Distribute your Website via CloudFront
How do we ensure our website is accessible to the user with low latency and high transfer speed during website rendering? Well, Amazon CloudFront speeds up the distribution of your static and dynamic web content, such as .html, .css, .js, and image files, to your users.
- With CloudFront caching, more objects are served from CloudFront edge locations closer to your users.
- This reduces the load on your origin server and reduces latency.
- On your Management console services, search CloudFront as shown
- From the CloudFront dashboard, click on the create distribution
- Configure the CloudFront:
- In the r=Origin domain, paste the static website endpoint, usually of the format: bucketname.s3-website-region.amazonaws.com
- Other configurations are as below:
- Configurations
- Cache behavior,
- key, and
- origin requests
Leave the defaults for the rest of the options, and click “Create Distribution”. It may take up to 10 minutes for the CloudFront Distribution to get created.
- Once the status of your distribution changes from “In Progress” to “Deployed”, copy the endpoint URL for your CloudFront distribution found in the “Domain Name” column.
- Note - Remember, as soon as your CloudFront distribution is deployed, it is attached to S3 and starts caching the S3 pages. CloudFront may take 10-30 minutes (or more) to cache the S3 page. Once the caching is complete, the CloudFront domain name URL will stop redirecting to the S3 object URL.
In this guide, the domain name is: d1hb1ibl9nbrl8.cloudfront.net. Yours might be different..
Access your Website
Open a web browser, and paste the copied CloudFront domain name (such as d1hb1ibl9nbrl8.cloudfront.net) without appending /index.html at the end. The CloudFront domain name should show you the content of the default home-page, as shown below:
All three links: CloudFront domain name link, S3 object URL, and website-endpoint will show you the same index.html content.
Conclusion
In this guide, we have learned how to host a static website on an Amazon s3 bucket and configure CloudFront distribution that offers lower latency and high speed of content access to the end users.

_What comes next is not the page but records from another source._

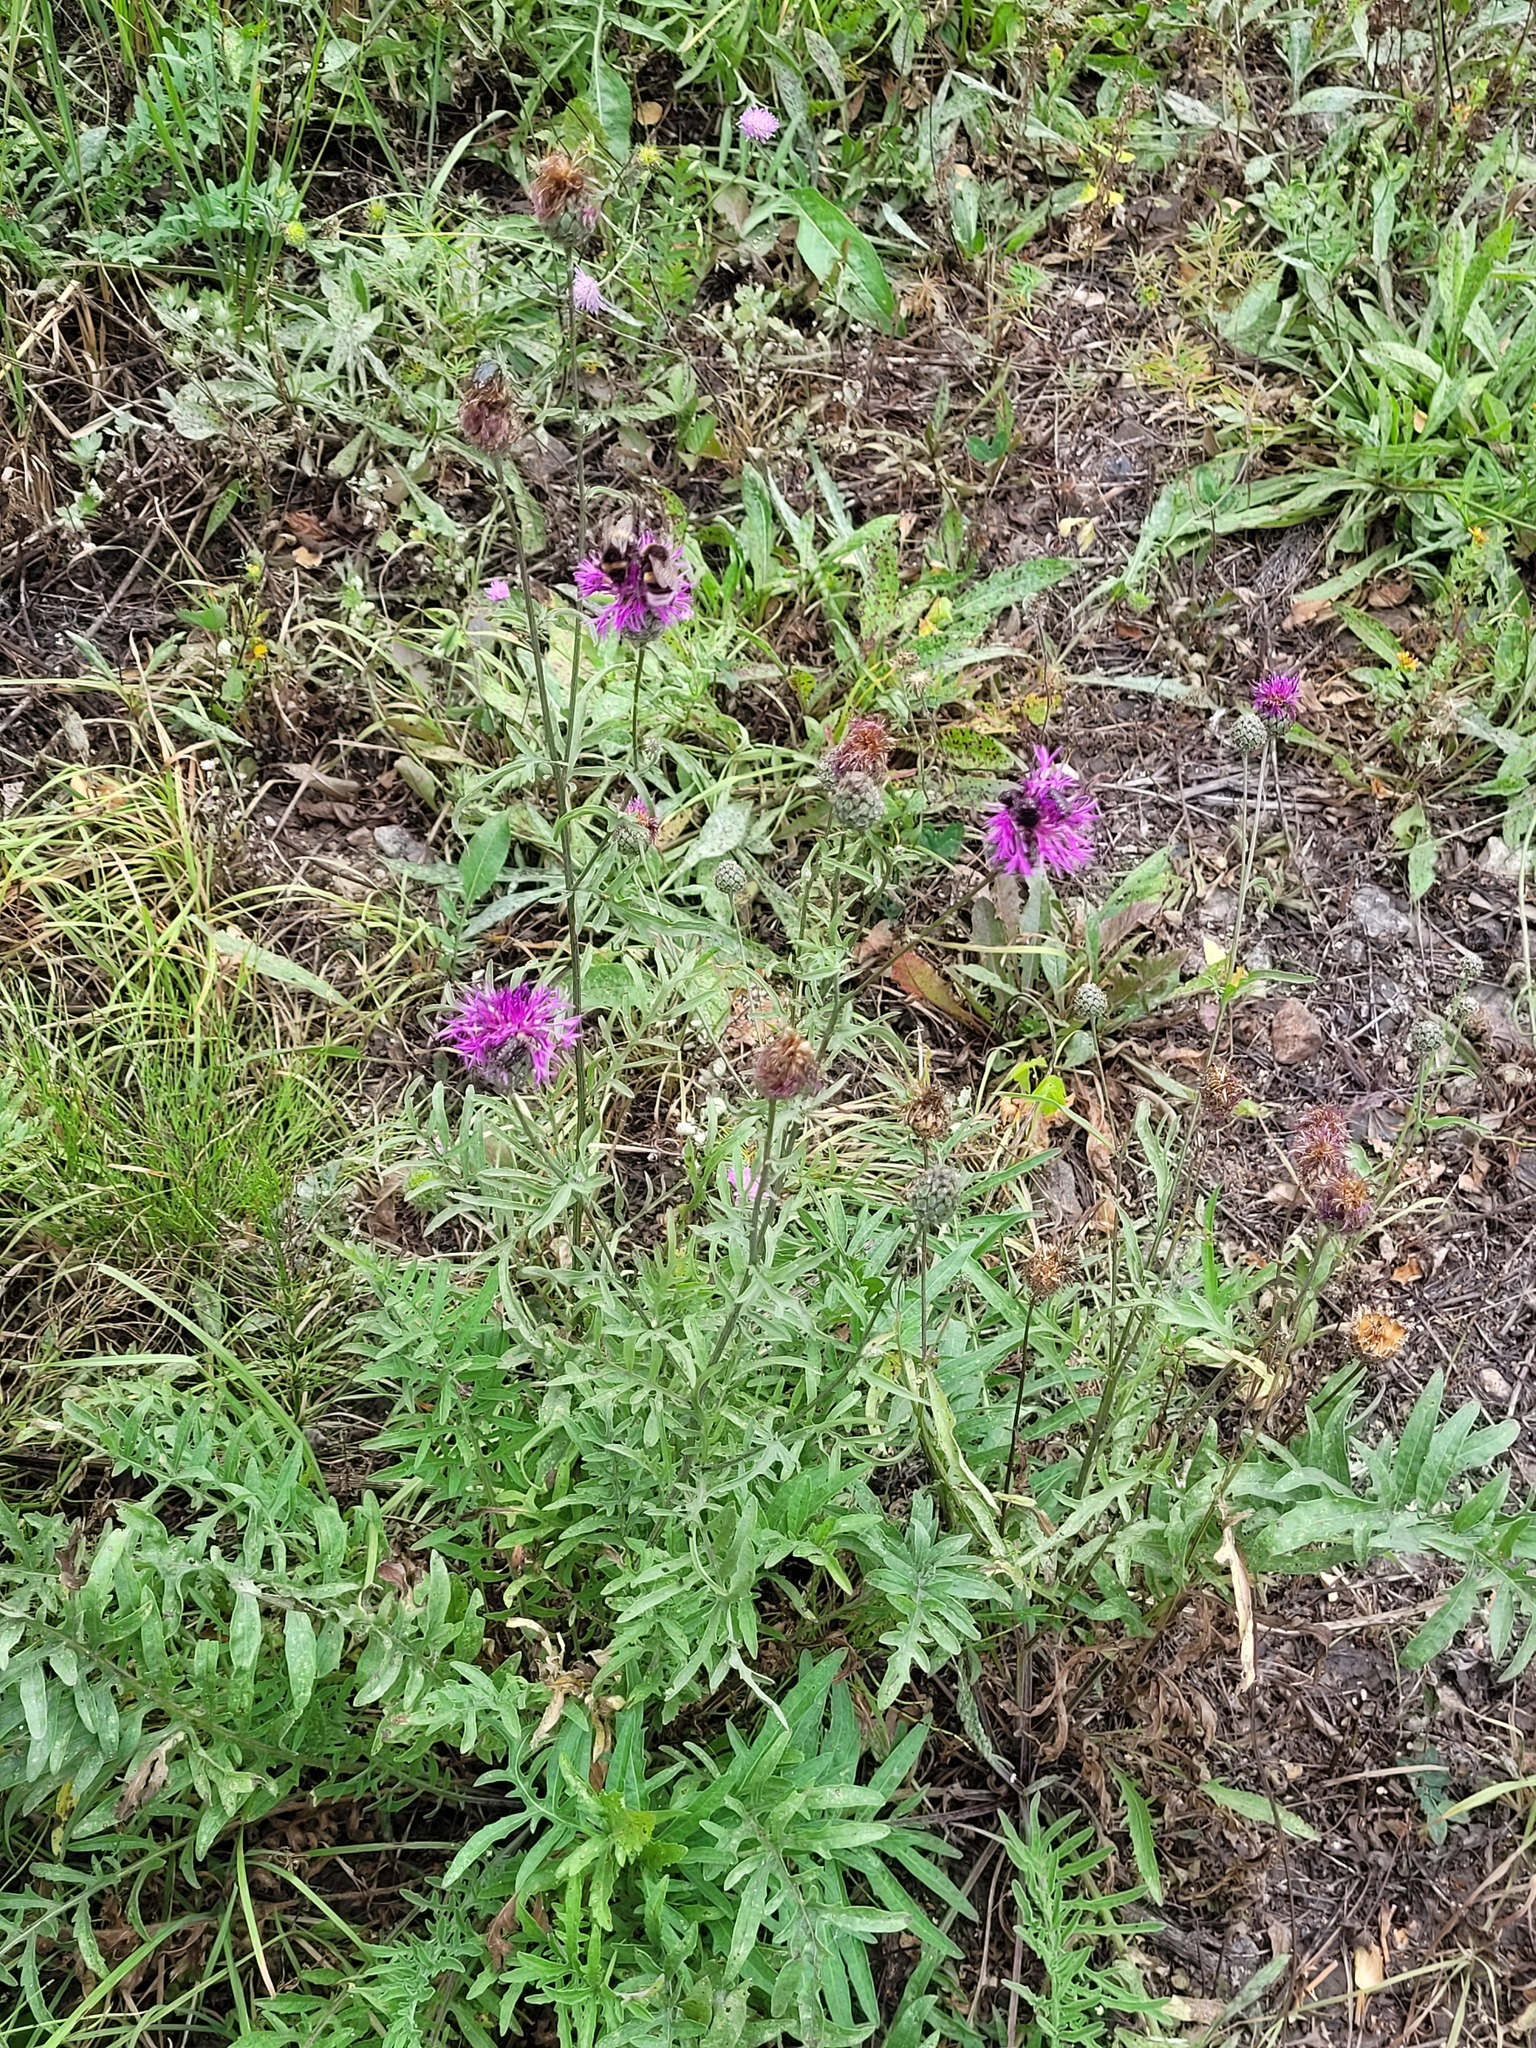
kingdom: Plantae
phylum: Tracheophyta
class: Magnoliopsida
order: Asterales
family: Asteraceae
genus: Centaurea
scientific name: Centaurea scabiosa
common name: Greater knapweed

We looked into how to upload files to your bucket using AWS Management console and CLI. We further looked at how to configure IAM by adding a policy explicitly to access the public bucket. We created a CloudFront distributed and pointed to the S3 bucket as the Origin. Finally, you can access the website on the browser using the unique endpoint generated by CloudFront.
Important Tips
- After completing the project instructions, and you still have trouble viewing the website contents, refer to the following guide: I’m using an S3 website endpoint as the origin of my CloudFront distribution. Why am I getting 403 Access Denied errors?.

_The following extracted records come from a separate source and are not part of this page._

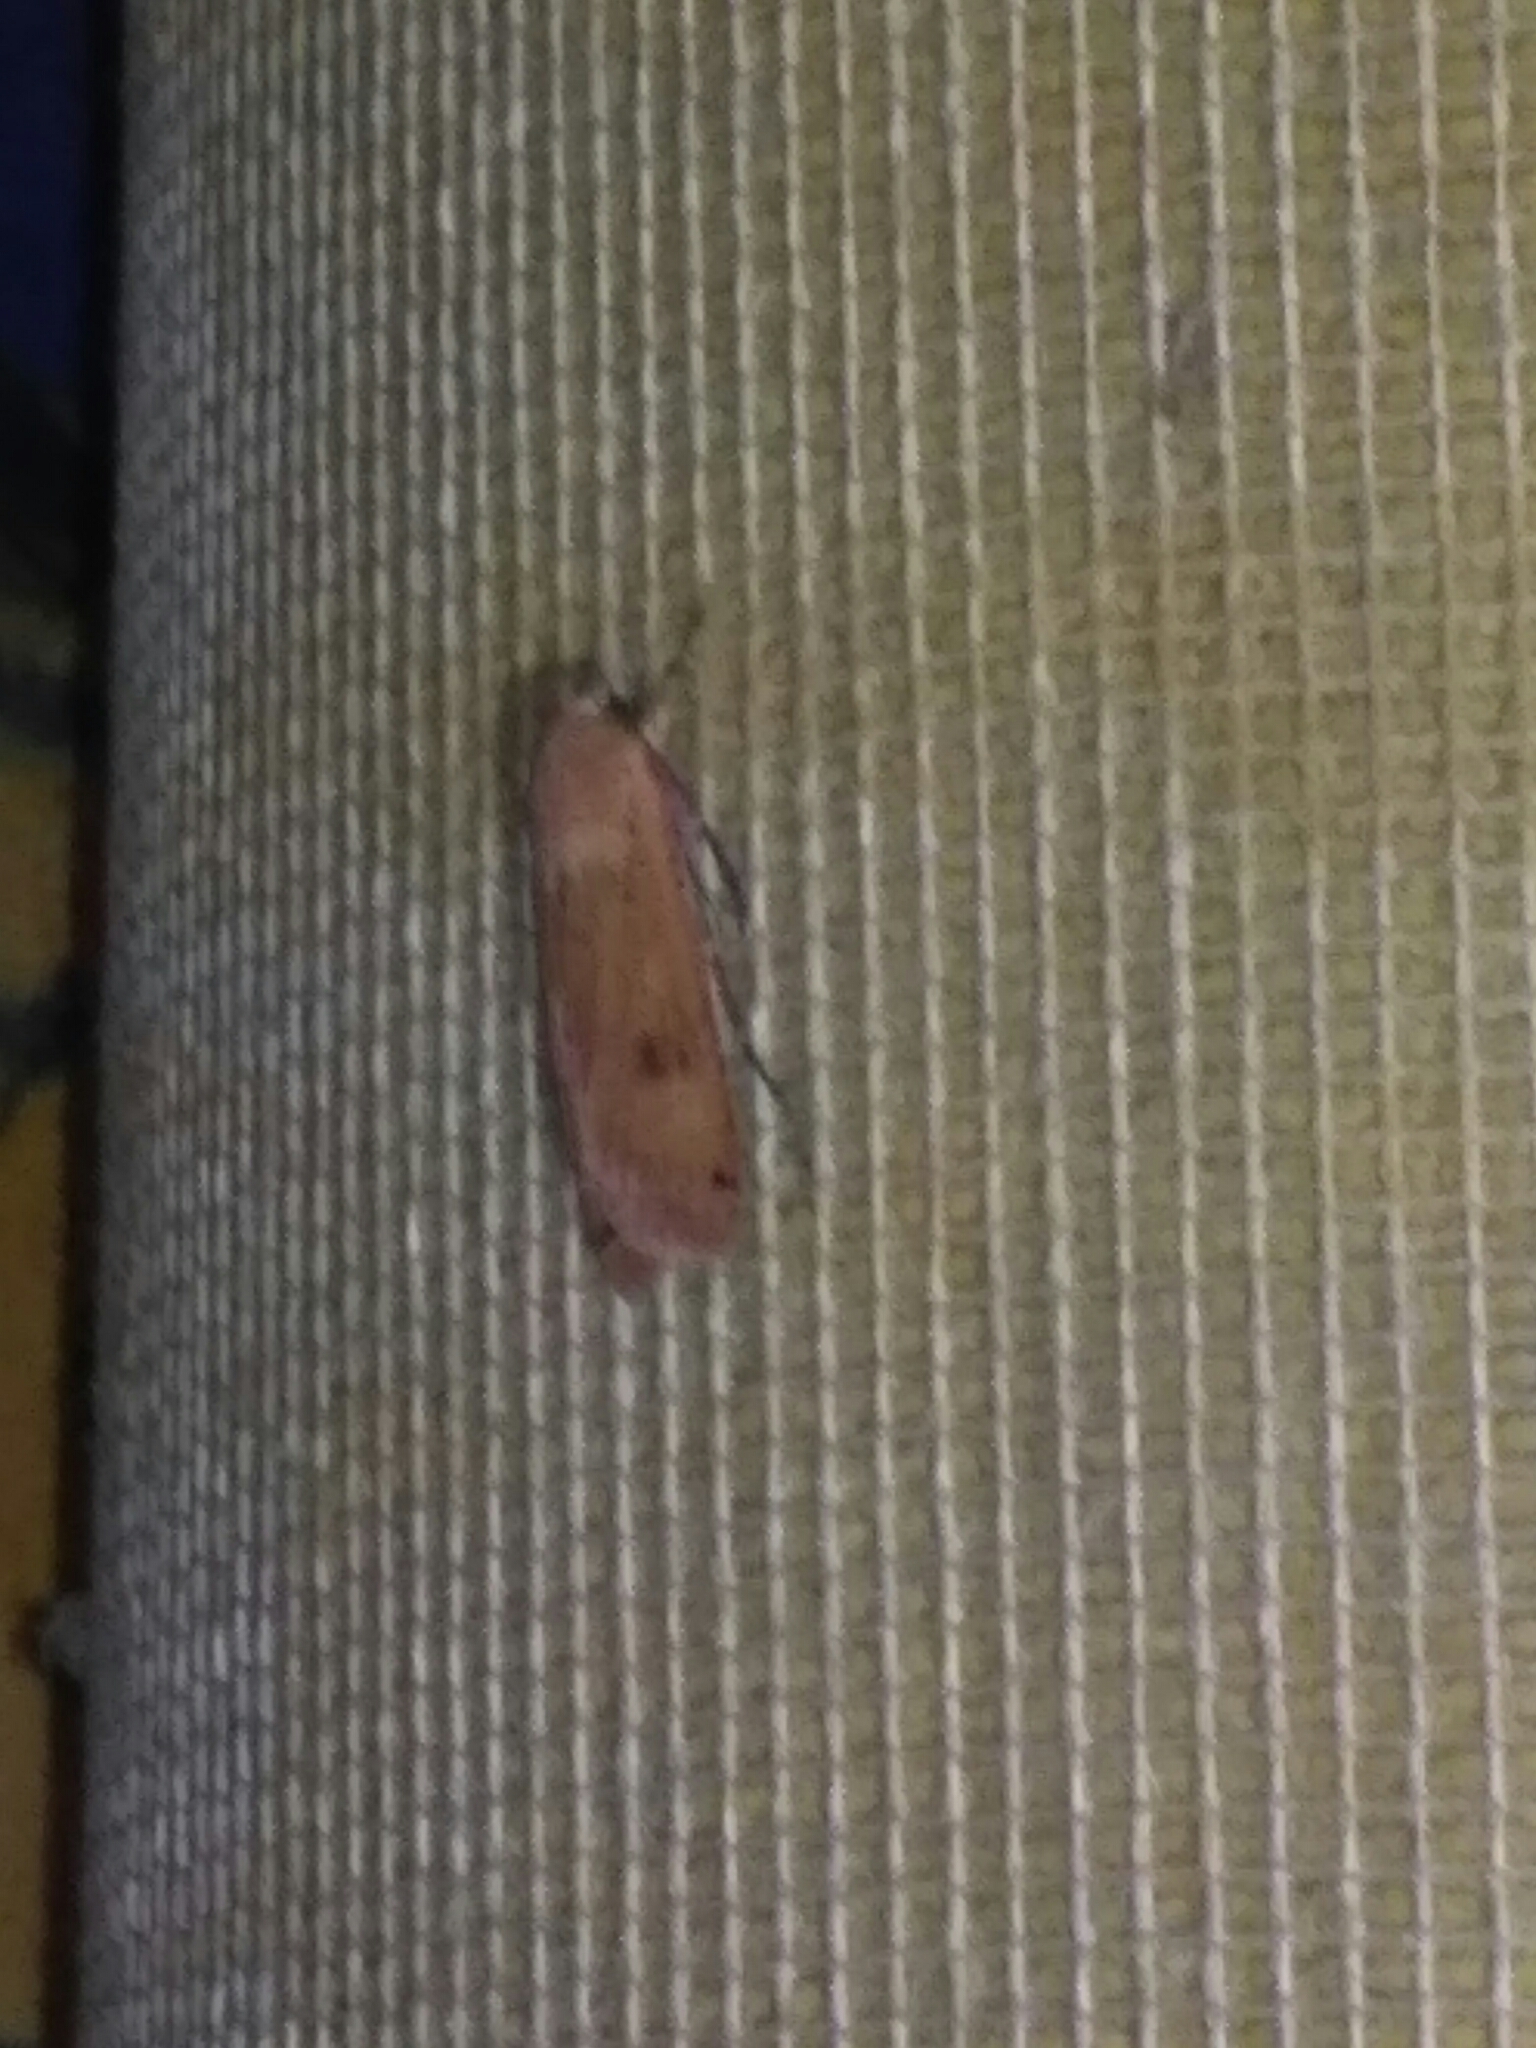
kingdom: Animalia
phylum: Arthropoda
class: Insecta
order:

- When a user requests the URL that you're serving with CloudFront, the request is routed to the edge location that provides the lowest latency (time delay) so that website content is delivered with the best possible performance.
- If the content is already in the edge location with the lowest latency, CloudFront delivers it immediately.
- If the content is not in that edge location, CloudFront retrieves it from an origin for our case S3 bucket
Top comments (2)
If you are going to serve your website using CloudFront, you don't need to make your S3 bucket public. The recommended way is to use IAM to allow only your CloudFront to access your S3 bucket.
I was thinking exactly this. If I make my S3 public, then anyone that knows the URL could bypass my WAF connected to the CloudFront.